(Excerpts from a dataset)
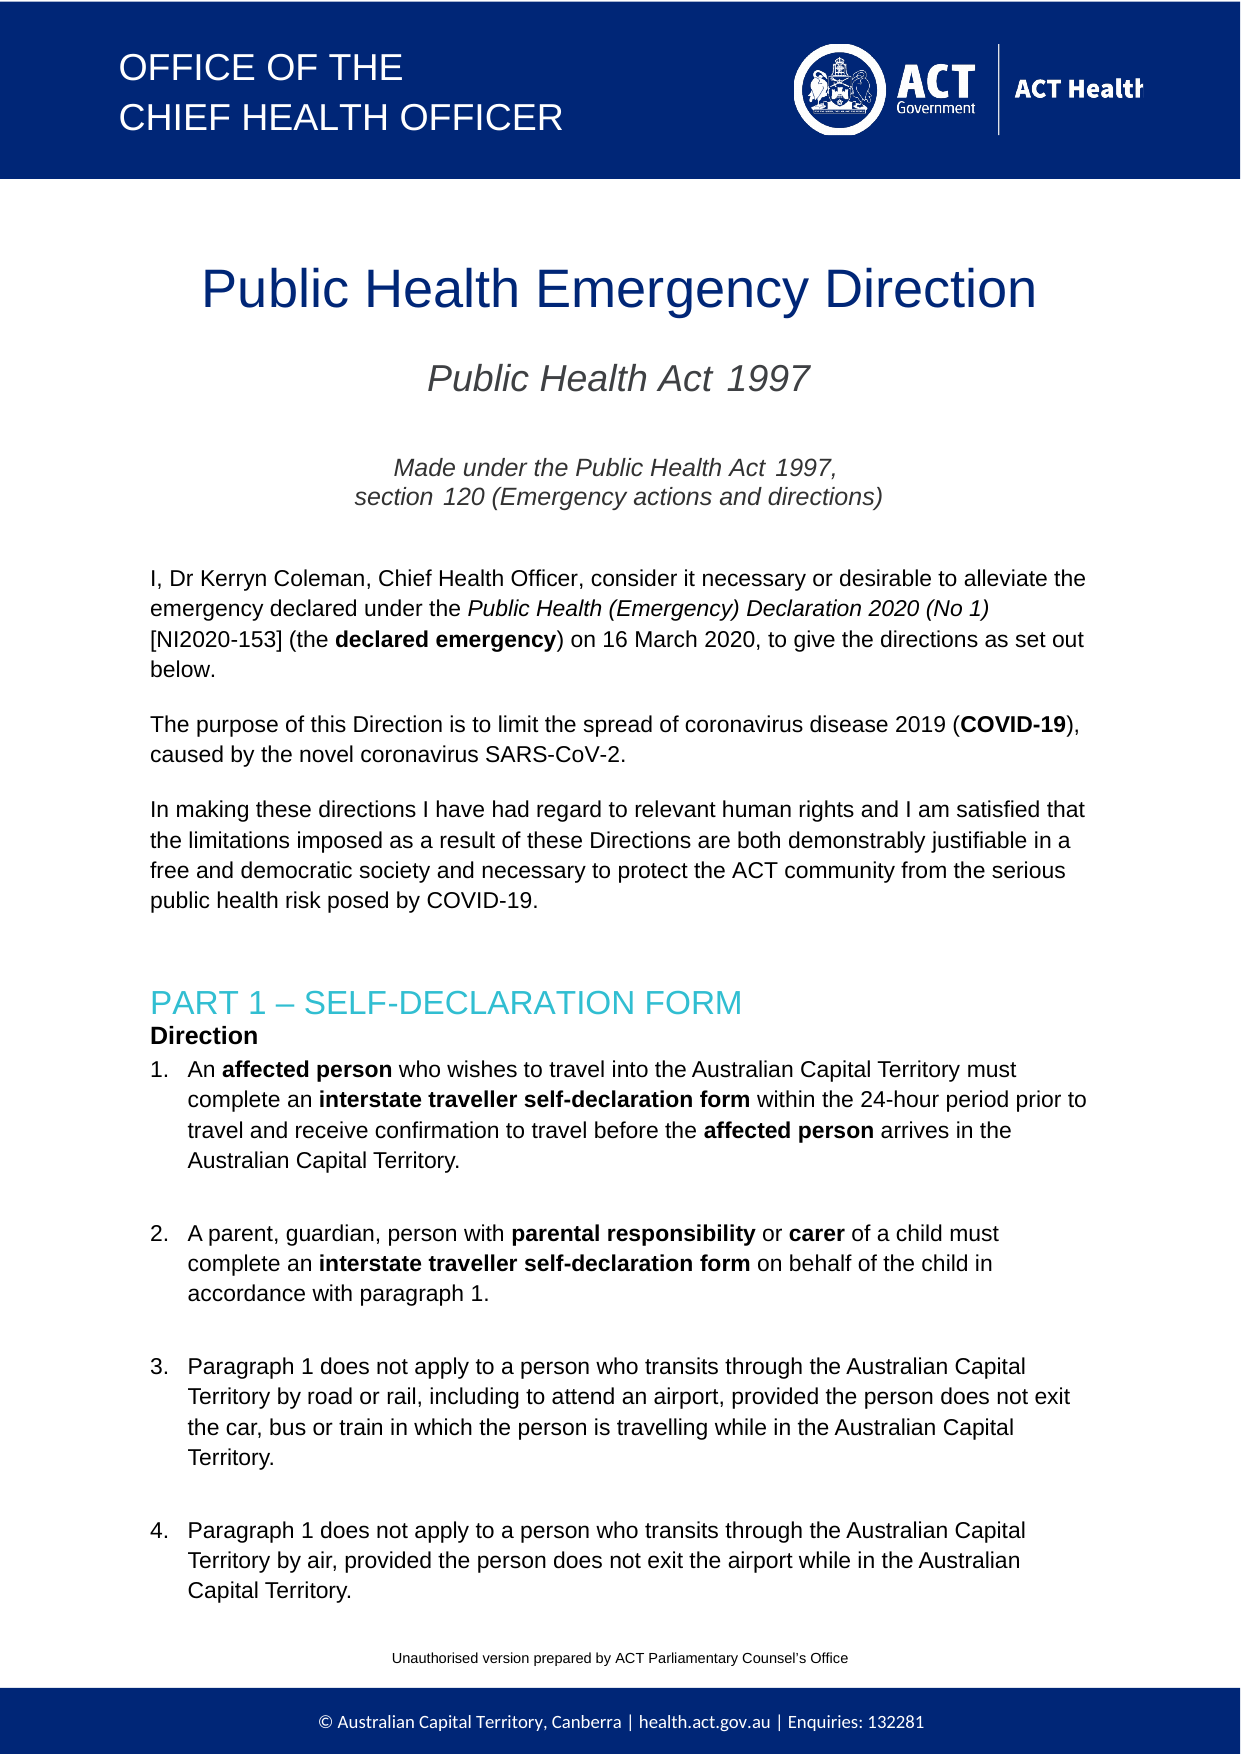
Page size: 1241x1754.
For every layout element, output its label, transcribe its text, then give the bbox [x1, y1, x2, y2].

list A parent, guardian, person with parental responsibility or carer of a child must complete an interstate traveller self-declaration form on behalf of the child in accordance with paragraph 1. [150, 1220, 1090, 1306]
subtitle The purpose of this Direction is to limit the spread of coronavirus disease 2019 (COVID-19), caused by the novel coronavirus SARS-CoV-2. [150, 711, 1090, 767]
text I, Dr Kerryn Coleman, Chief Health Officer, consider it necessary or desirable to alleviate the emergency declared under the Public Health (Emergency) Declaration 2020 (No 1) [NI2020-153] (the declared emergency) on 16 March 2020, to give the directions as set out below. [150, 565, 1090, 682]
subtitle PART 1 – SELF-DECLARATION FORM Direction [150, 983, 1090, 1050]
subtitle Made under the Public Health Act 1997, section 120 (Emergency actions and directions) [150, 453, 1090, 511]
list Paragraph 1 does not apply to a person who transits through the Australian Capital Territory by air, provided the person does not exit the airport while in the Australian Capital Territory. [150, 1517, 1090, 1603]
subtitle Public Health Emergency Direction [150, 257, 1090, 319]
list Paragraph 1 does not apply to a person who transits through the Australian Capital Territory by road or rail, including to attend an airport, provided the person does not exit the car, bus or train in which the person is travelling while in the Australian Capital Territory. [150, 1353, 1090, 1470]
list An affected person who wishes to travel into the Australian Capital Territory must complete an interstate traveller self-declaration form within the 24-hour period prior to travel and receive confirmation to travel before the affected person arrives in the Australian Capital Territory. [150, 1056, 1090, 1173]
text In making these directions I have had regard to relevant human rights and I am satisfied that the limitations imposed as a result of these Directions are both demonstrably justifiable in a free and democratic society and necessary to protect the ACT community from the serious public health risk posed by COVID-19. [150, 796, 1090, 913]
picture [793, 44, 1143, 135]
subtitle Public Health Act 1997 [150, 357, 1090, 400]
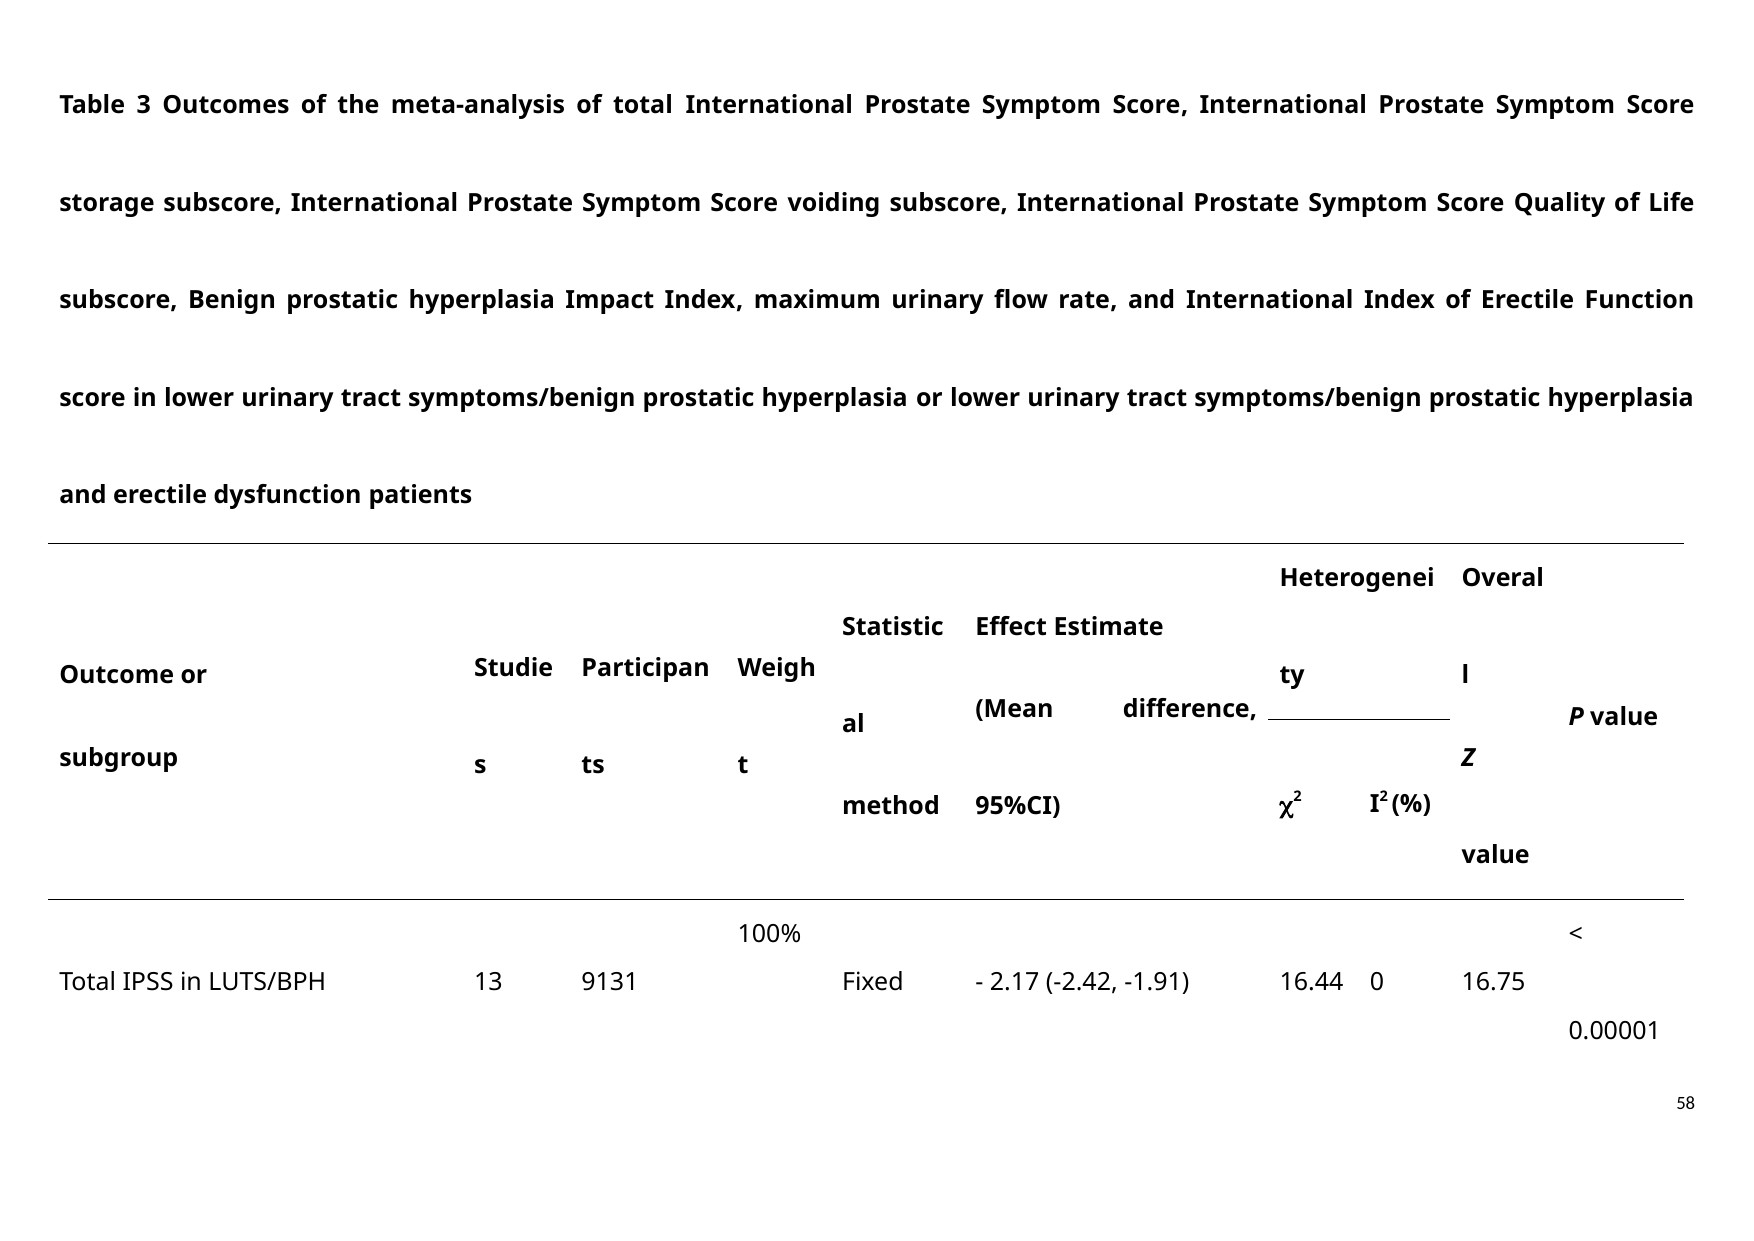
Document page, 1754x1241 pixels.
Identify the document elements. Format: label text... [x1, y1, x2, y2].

ACTIVITY » Apart from the pictures, every line above must be printed exactly.

COMPLETED EXERCISE »
Page size: 1241x1754.
For every layout element, output its label, transcribe its text, then give the bbox [x1, y1, x2, y2].

list A parent, guardian, person with parental responsibility or carer of a child must complete an interstate traveller self-declaration form on behalf of the child in accordance with paragraph 1. [150, 1220, 1090, 1306]
subtitle The purpose of this Direction is to limit the spread of coronavirus disease 2019 (COVID-19), caused by the novel coronavirus SARS-CoV-2. [150, 711, 1090, 767]
text I, Dr Kerryn Coleman, Chief Health Officer, consider it necessary or desirable to alleviate the emergency declared under the Public Health (Emergency) Declaration 2020 (No 1) [NI2020-153] (the declared emergency) on 16 March 2020, to give the directions as set out below. [150, 565, 1090, 682]
subtitle PART 1 – SELF-DECLARATION FORM Direction [150, 983, 1090, 1050]
subtitle Made under the Public Health Act 1997, section 120 (Emergency actions and directions) [150, 453, 1090, 511]
list Paragraph 1 does not apply to a person who transits through the Australian Capital Territory by air, provided the person does not exit the airport while in the Australian Capital Territory. [150, 1517, 1090, 1603]
subtitle Public Health Emergency Direction [150, 257, 1090, 319]
list Paragraph 1 does not apply to a person who transits through the Australian Capital Territory by road or rail, including to attend an airport, provided the person does not exit the car, bus or train in which the person is travelling while in the Australian Capital Territory. [150, 1353, 1090, 1470]
list An affected person who wishes to travel into the Australian Capital Territory must complete an interstate traveller self-declaration form within the 24-hour period prior to travel and receive confirmation to travel before the affected person arrives in the Australian Capital Territory. [150, 1056, 1090, 1173]
text In making these directions I have had regard to relevant human rights and I am satisfied that the limitations imposed as a result of these Directions are both demonstrably justifiable in a free and democratic society and necessary to protect the ACT community from the serious public health risk posed by COVID-19. [150, 796, 1090, 913]
picture [793, 44, 1143, 135]
subtitle Public Health Act 1997 [150, 357, 1090, 400]
Document page, 1754x1241 pixels.
Identify the document elements. Format: label text... [x1, y1, x2, y2].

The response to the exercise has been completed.